■ ACTIVITY:
Starting at the line that contains "right hip: (134, 434)", return every line down to the end of the records below, exactly as written.

Stored data entries:
■ ■ ■ ■

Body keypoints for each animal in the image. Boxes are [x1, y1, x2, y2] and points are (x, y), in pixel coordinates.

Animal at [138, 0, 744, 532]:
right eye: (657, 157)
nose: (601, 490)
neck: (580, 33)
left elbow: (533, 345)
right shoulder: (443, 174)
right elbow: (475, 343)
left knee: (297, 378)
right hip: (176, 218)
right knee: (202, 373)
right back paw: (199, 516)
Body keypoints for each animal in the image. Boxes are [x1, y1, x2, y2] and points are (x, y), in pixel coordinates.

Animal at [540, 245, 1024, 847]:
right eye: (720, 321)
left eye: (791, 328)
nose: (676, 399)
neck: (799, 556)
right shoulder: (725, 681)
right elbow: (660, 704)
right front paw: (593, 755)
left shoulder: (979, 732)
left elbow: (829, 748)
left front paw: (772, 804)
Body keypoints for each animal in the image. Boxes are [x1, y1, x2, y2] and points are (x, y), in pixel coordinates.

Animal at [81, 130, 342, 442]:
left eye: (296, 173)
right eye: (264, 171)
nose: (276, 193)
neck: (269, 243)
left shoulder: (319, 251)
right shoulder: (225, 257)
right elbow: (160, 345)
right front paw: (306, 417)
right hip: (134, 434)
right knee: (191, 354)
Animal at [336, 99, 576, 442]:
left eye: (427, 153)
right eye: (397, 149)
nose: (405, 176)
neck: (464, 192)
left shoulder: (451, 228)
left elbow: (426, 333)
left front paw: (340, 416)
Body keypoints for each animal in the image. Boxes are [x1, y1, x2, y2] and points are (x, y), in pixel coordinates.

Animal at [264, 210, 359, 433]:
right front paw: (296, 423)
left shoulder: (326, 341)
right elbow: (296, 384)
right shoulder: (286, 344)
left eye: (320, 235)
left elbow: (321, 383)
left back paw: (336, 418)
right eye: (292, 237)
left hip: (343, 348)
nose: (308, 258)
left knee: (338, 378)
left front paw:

■ ■ ■ ■

■ TASK RESPONSE:
right hip: (134, 434)
right knee: (191, 354)
Animal at [336, 99, 576, 442]:
left eye: (427, 153)
right eye: (397, 149)
nose: (405, 176)
neck: (464, 192)
left shoulder: (451, 228)
left elbow: (426, 333)
left front paw: (340, 416)
Body keypoints for each animal in the image. Boxes are [x1, y1, x2, y2] and points are (x, y), in pixel coordinates.

Animal at [264, 210, 359, 433]:
right front paw: (296, 423)
left shoulder: (326, 341)
right elbow: (296, 384)
right shoulder: (286, 344)
left eye: (320, 235)
left elbow: (321, 383)
left back paw: (336, 418)
right eye: (292, 237)
left hip: (343, 348)
nose: (308, 258)
left knee: (338, 378)
left front paw:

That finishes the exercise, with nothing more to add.